What’s an architect to do?
Our community knows that a good benchmark can drive a virtuous cycle. For video encoding, a benchmark must expose the tradeoffs an encoder makes and on what types of content. While any practitioner is going to want to test an encoder in their systems, using their sources, we can report meaningful results by:
- Using videos that reflect the target content, or at least be cognizant of the content-dependent behavior of encoding.
- Using the right baseline — realtime encoding for realtime services, high quality for broadcast, and so on.
- Using a common reference, so that others can compare against and improve on your results.

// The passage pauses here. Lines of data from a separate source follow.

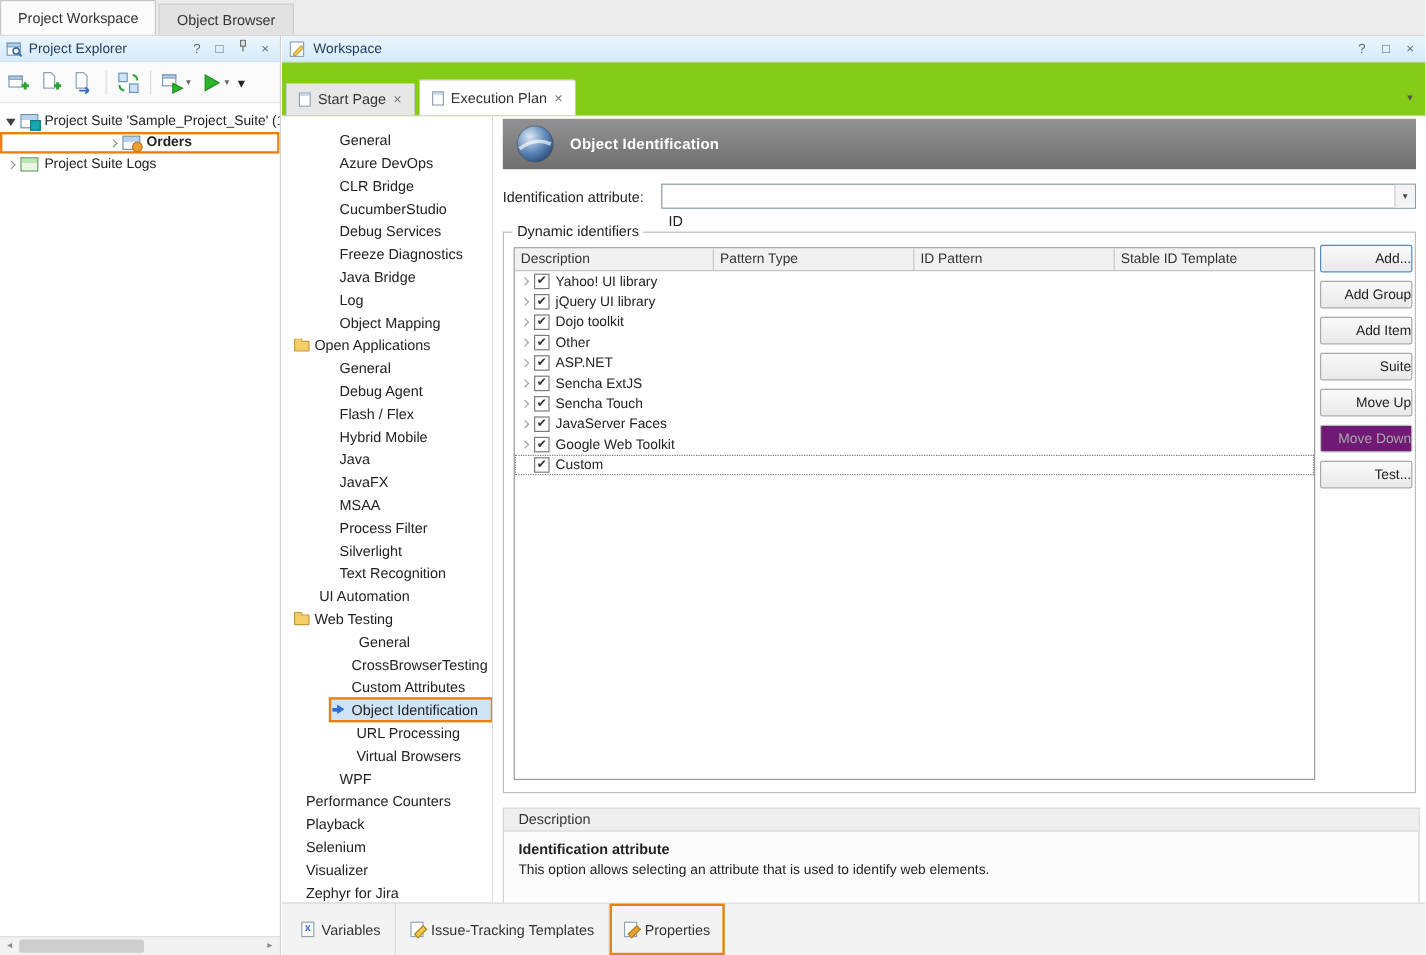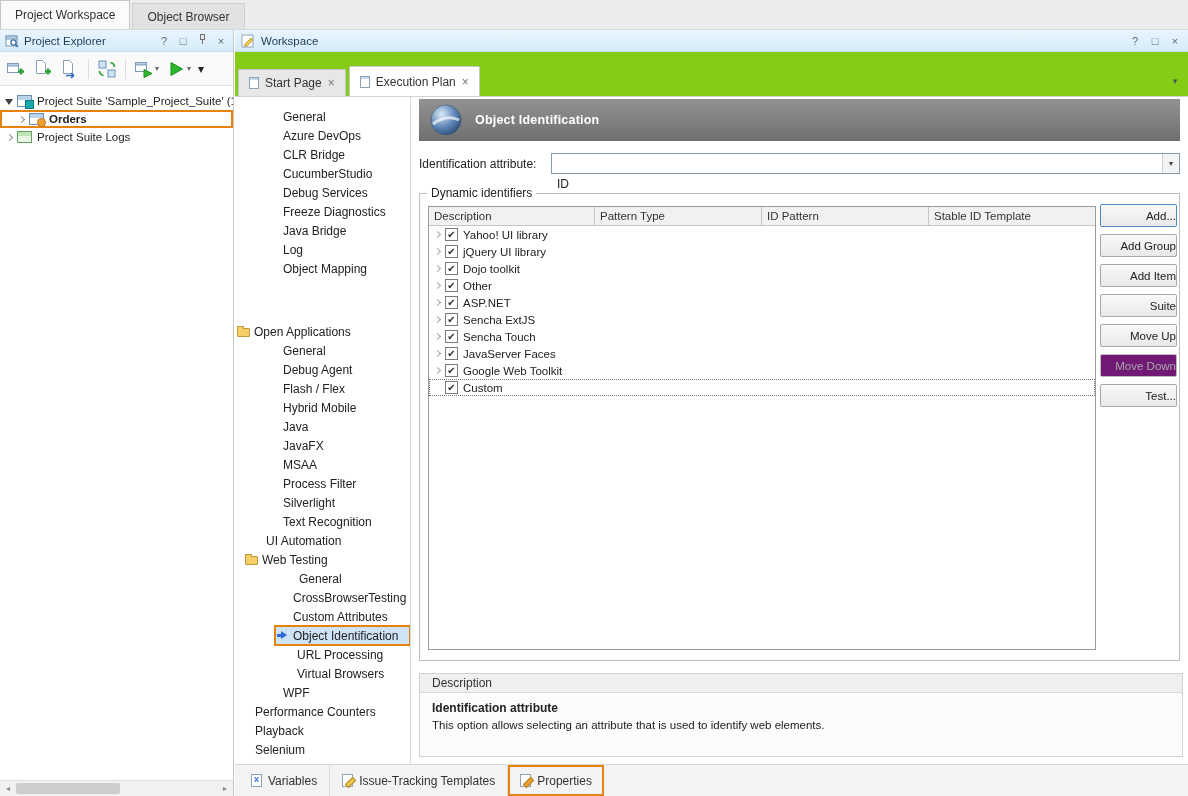"Orders" div.trow { justify-content: none -> center }
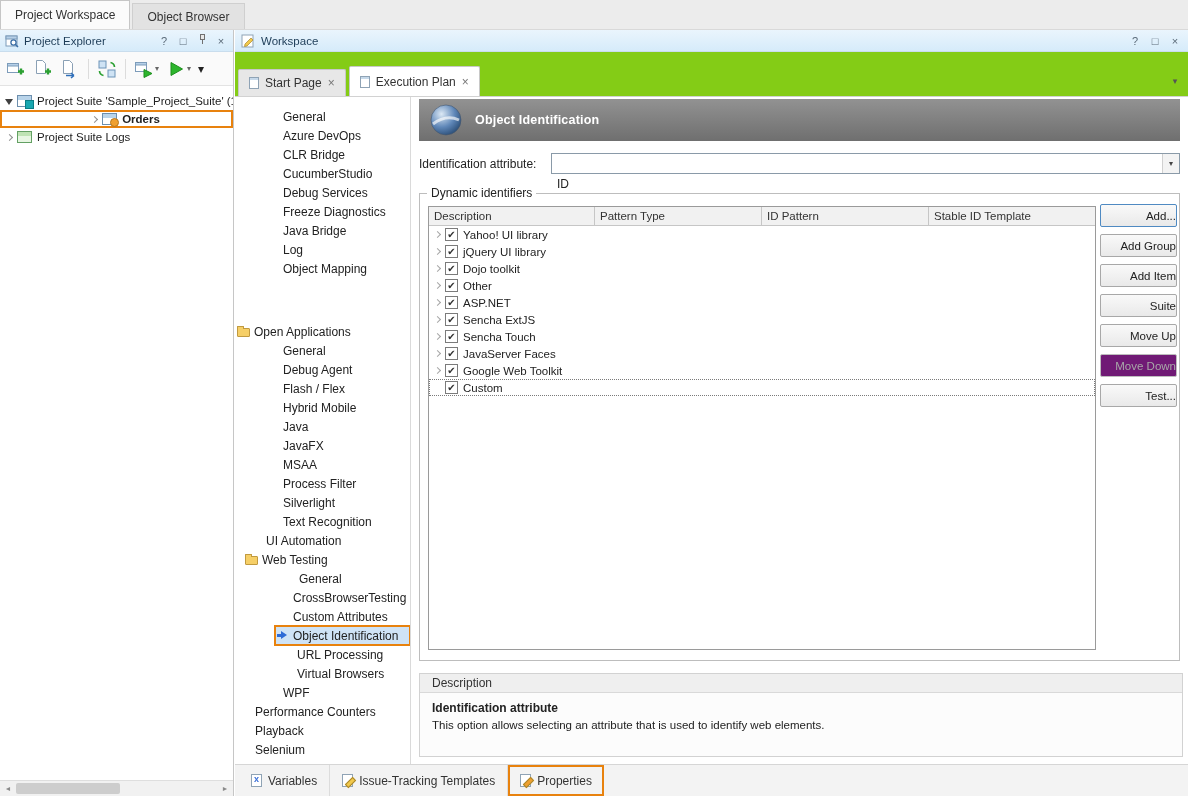"Open Applications" div.nav-item { margin-top: 44px -> none; padding-left: none -> 8px }
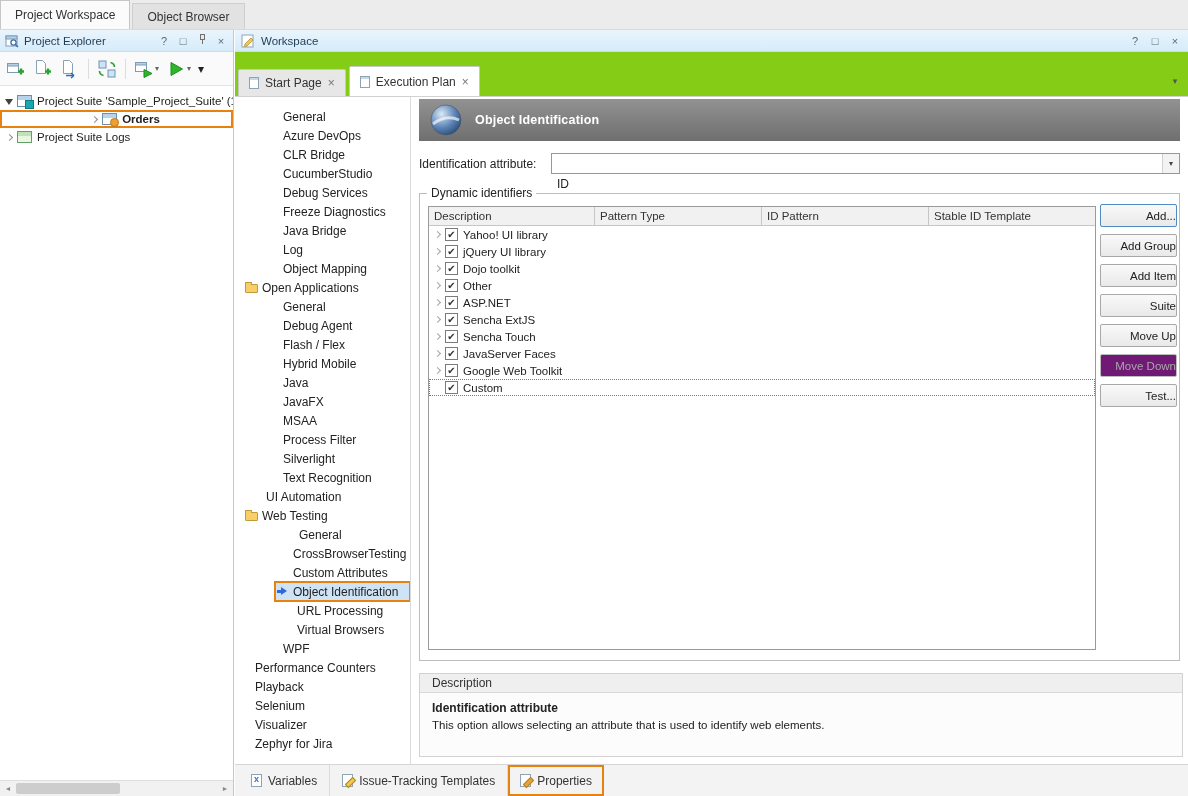"Variables" .bottom-bar { height: 32px -> 44px }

Here is a round up of existing public video benchmarks and video sets.
- SPEC 2006 CPU targets CPU optimizations, and includes a reference H.264 decoder and two videos.
- PARSEC focuses on multithreaded scalability, and includes a libx264 decoder and one video.
- The Netflix dataset targets subjective quality measurements, and includes videos only. There are 72 in all, 9 of which are public, all of which are 1080p.
- The xiph.org derf collection includes 41 HD videos ranging from 480p to 2160p and was used as the reference during AV1 development.
- YouTube-8M contains 7 million video URLS, all creative commons licensed, 120-500s long, and watched over 1000 times. The original target was video classification, so all videos are labeled and often used to train neural networks.
- vbench features fifteen video clips short enough for RTL simulation algorithmically selected from YouTube, open source software baseline, shared reference data, and context-aware scoring functions.
While we believe vbench will provide the richest insights, a full appreciation for the impact of videos and references is most critical.